Trabalho pedido:
1. No texto sobre a mudança dos costumes, quem são hoje as pessoas encontradas pelas ruas?
2. Retome o texto sobre a mudança dos costumes logo após a última frase apresentada.

Trecho da página:
-.-.-

Na atualidade, mudaram-se os costumes, os relacionamentos entre pessoas e empresas, as manifestações artísticas e folclóricas, os meios de transporte e comunicação, a linguagem coloquial, as formas de diversão pessoal ou coletiva, as drogas viciantes e os bandidos, antes lobos solitários, organizaram-se em empresas com ramificações em todas as áreas da sociedade.

Mudou até a faixa etária das pessoas que encontramos pelas ruas, que antes eram famílias jovens com quatro, cinco, por vezes até mais crianças. Hoje são idosos (eu no meio deles), raramente acompanhados por parente ou cuidador. Essa alteração dos costumes causa espanto e preocupação pelos rumos que podem tomar, pela decadência explícita e pela falta da previsibilidade que era parte integrante e inseparável da maioria deles.

-.-.-

Trecho dos dados:
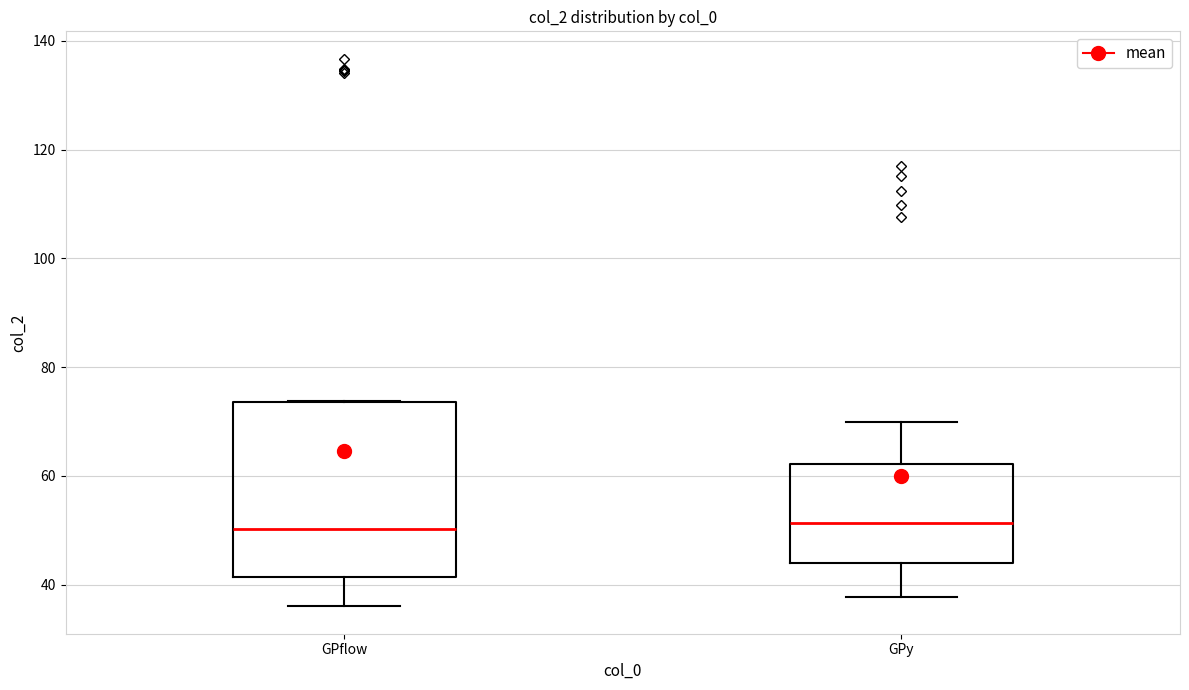

Comparing the boxes themselves (not the whiskers), which one is the tallest?

GPflow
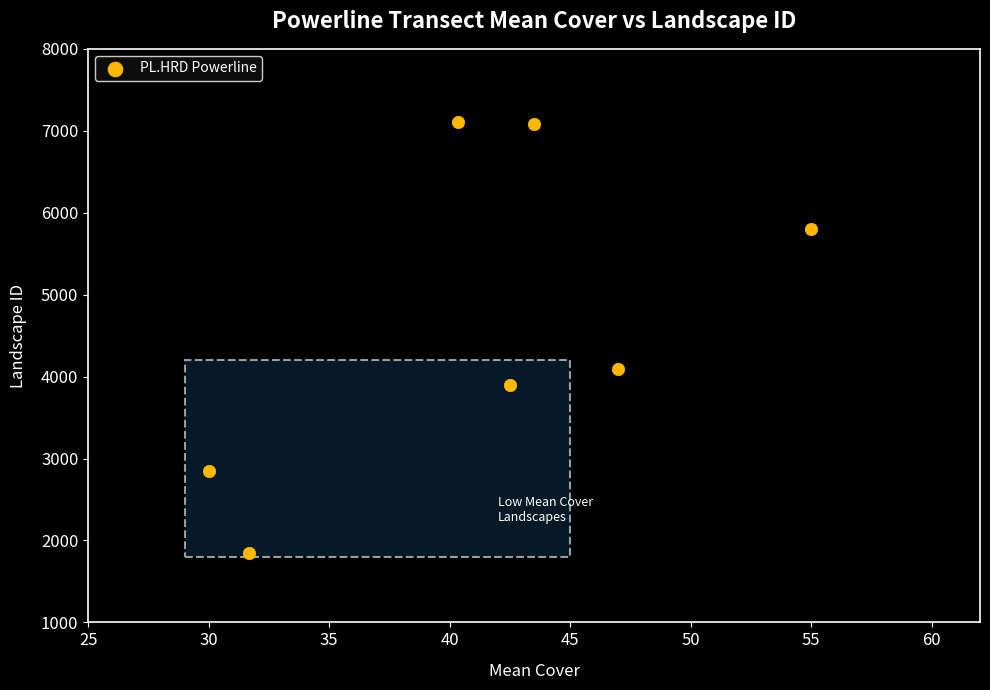

What is the average Y value?

4666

-.-.-

Resultados:
1. Idosos, raramente acompanhados por parente ou cuidador.

2.
Nasci na década de quarenta e como toda criança daquelas priscas eras, só vim tomar conhecimento de que havia um mundo lá fora quando fui para a escola, pois até completarmos sete anos, aprendíamos em casa as primeiras letras, a escrever o nosso nome completo, a reconhecer as cores, ler as horas, os rudimentos da Aritmética, a lidar com a moeda vigente e suas frações, o nosso endereço e qual ônibus deveríamos tomar para voltar para casa. Também que os nossos pais tinham nomes diferentes do papai e mamãe que sabíamos desde sempre.

Na década de cinquenta, o fato marcante e altamente comentado foi o suicídio do ditador Vargas, exaltado como grande estadista, “pai dos pobres” e outros títulos característicos dos demagogos, mas apesar da comoção generalizada a república permaneceu no vendaval de oportunistas ávidos pelo poder como desde a sua implantação.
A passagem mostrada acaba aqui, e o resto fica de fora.